WHAT NEEDS TO BE DONE: In the listing that follows, the range to quote begins at the line that has "hfov_deg: 64.6" and ends after the line that has "f_number: 9"; quote it verbatim and add nothing.

RECORDS PROVIDED:
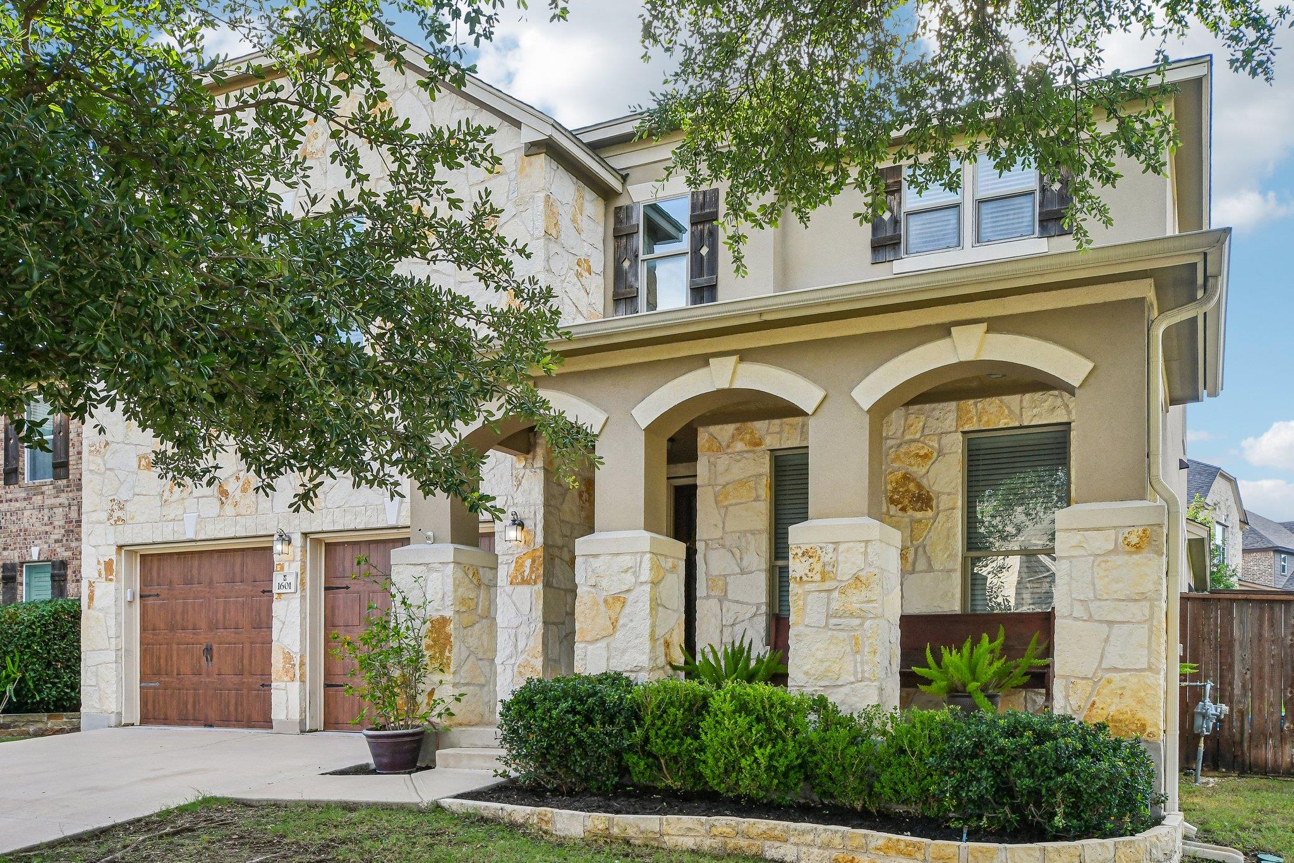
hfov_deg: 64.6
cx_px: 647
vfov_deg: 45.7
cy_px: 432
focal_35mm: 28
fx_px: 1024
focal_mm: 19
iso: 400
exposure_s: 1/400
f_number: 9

* * *

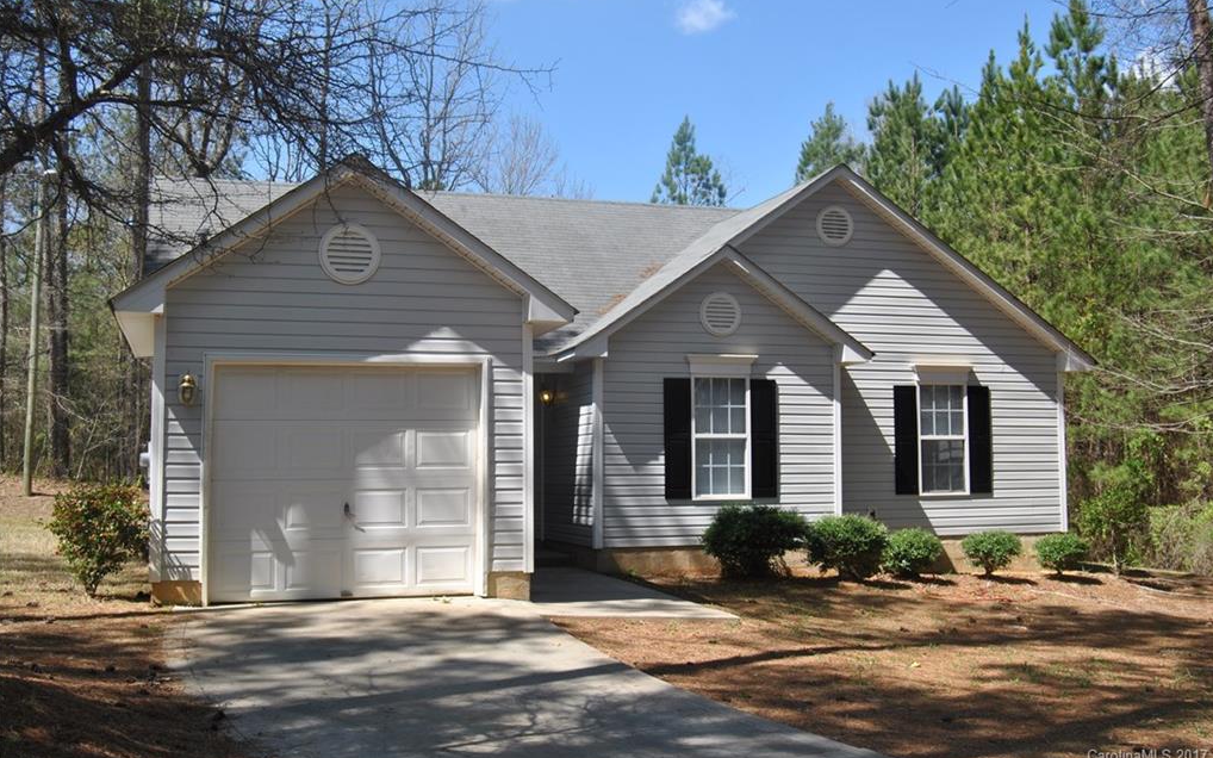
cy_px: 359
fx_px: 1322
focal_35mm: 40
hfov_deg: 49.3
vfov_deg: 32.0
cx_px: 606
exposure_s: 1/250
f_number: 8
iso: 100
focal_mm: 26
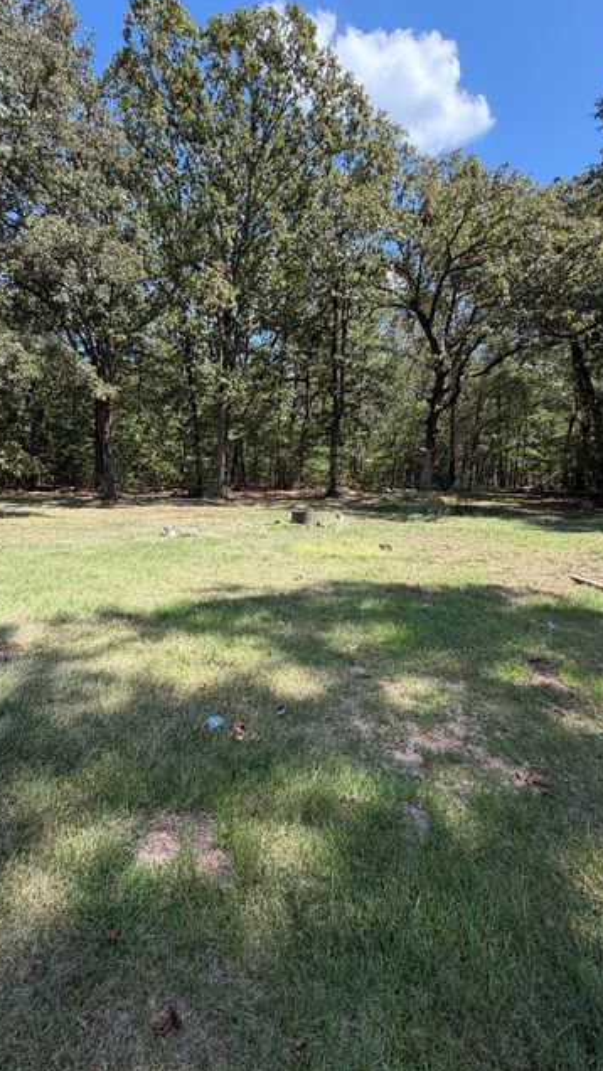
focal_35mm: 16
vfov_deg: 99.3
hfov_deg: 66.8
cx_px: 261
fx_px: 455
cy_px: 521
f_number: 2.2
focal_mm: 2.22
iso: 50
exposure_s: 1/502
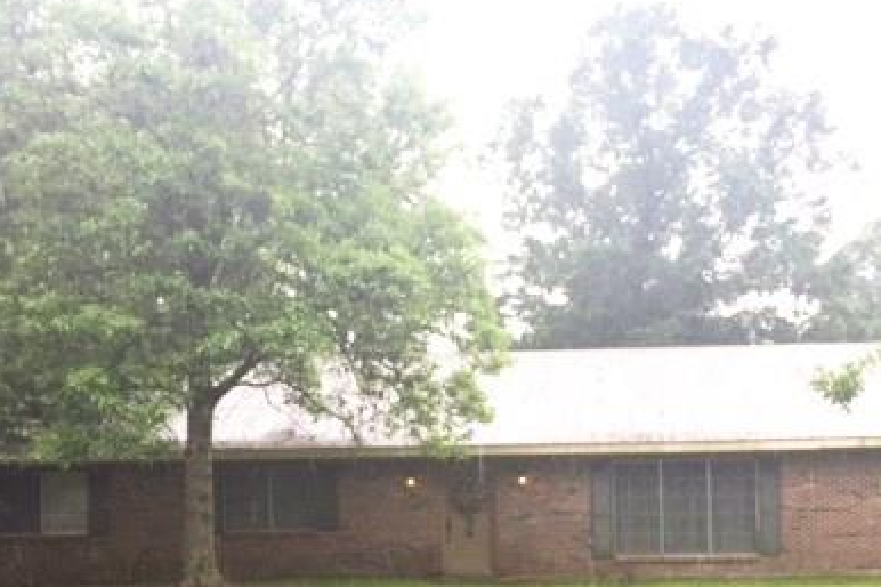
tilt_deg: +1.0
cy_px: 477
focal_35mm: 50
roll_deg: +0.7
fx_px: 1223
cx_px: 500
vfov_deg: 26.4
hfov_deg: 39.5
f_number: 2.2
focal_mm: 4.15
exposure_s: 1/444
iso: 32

EXERCISE SOLUTION:
hfov_deg: 64.6
cx_px: 647
vfov_deg: 45.7
cy_px: 432
focal_35mm: 28
fx_px: 1024
focal_mm: 19
iso: 400
exposure_s: 1/400
f_number: 9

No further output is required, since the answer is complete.